Democracy, Capitalism, Anti-Trust and Privacy

There is currently a lot of talk about anti-trust regulation of the big tech companies and also how tech companies are invading our privacy. This is all very inter-twined with the ideas of democracy and capitalism and makes the whole discussion very complex. Here, I want to touch on a few concepts in the hope that we can understand the situation a bit better.

The idea of anti-trust

Anti-trust is based on the very painful observation that free enterprise and capitalism by itself can end up hurting the economy. Laissez-faire economics can run amok and end up in monopolies that do not have to compete for customers, leading to a slowdown of innovation and price competition. Anti-trust aims to ensure that there is always a certain level of healthy competition and choice for the customer.

Anti-trust puts a brake on the dealings of capitalism, for the benefit of customers.

The idea of privacy

Tim Cook says that privacy is a fundamental human right. What is interesting however, is that what we today consider fundamental human rights were not always so. 100 years ago, women, let alone people of color, did not have the right to vote even in many “forward thinking” western democracies, including the USA. The United Nations “Universal Declaration of Human Rights” exists because these rights are so frequently under attack.

Capitalism nor democracy itself can ensure that our human rights are withheld. In fact, our human rights can be in direct conflict with the interests of companies operating under capitalism or our governments operating under democracy. The idea is that when faced with a dilemma between human rights and our institutions, human rights should take priority.

Therefore, the issue of privacy should not be about which company profits or not. It should be about whether our rights are more important than corporate profits or government espionage. It should be an independent discussion.

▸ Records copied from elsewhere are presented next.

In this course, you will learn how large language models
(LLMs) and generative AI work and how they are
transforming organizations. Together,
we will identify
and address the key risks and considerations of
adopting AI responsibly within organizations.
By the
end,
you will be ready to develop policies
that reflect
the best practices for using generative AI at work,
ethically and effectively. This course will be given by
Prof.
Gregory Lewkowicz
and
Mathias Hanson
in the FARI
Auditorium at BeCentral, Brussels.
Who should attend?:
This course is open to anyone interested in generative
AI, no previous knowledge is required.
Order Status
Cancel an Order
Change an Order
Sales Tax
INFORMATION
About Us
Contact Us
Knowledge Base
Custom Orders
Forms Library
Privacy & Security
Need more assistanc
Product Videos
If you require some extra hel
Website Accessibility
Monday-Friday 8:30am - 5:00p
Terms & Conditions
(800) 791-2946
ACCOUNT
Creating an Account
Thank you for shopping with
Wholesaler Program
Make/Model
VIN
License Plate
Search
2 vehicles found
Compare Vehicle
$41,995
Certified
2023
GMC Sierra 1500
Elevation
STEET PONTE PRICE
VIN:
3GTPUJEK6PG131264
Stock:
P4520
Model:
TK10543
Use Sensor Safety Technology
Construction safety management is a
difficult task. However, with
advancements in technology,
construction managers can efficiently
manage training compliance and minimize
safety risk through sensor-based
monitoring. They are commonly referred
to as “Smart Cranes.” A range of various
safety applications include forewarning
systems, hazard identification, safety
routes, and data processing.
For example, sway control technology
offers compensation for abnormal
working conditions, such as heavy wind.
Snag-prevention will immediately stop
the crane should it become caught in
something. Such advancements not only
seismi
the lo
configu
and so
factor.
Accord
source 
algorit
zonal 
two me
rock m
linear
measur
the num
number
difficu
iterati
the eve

Should Apple be prevented from enforcing the “Apple Sign In” feature on apps in the App Store? Should this be investigated under anti-trust? Should Google be excused from delving into the details of your private life, because it can provide you and society with an economic benefit? This all depends on what your views on fundamental human rights are, and whether your rights are absolute or should be balanced against the economy. I personally take the view that our rights should be respected despite any disadvantage it may place on the economy, and that therefore discussions of privacy and anti-trust should be clearly separated.


My proposal is that

  1. “Apple Sign In” should not be evaluated under anti-trust. Instead, governments should ensure that similar schemes are available from outside Apple, or they should audit Apple to ensure that any information that Apple may obtain from this scheme should be firewalled from the rest of the organization. Governments should ensure that “Apple Sign In” is not used as a Trojan horse to increase Apple customers. Similarly, Google, Twitter and Facebook should also receive audits to ensure that their sign-in schemes are not deceptively undermining privacy. A clear separation of human rights and economic benefits is the only way to ensure that our rights will be respected.
  2. Any company that deals with customer information should be required by law to adhere to fundamental privacy principles. In the case of massive companies like Facebook, Google, Amazon or Apple, these should be audited so that we know that they are not doing something nasty behind their backs. This is similar to what is required in the Pharma market, despite huge costs, to ensure that the drugs that enter our bodies are safe. In the same way that patient safety is of paramount importance, privacy too should be protected regardless of the economic costs.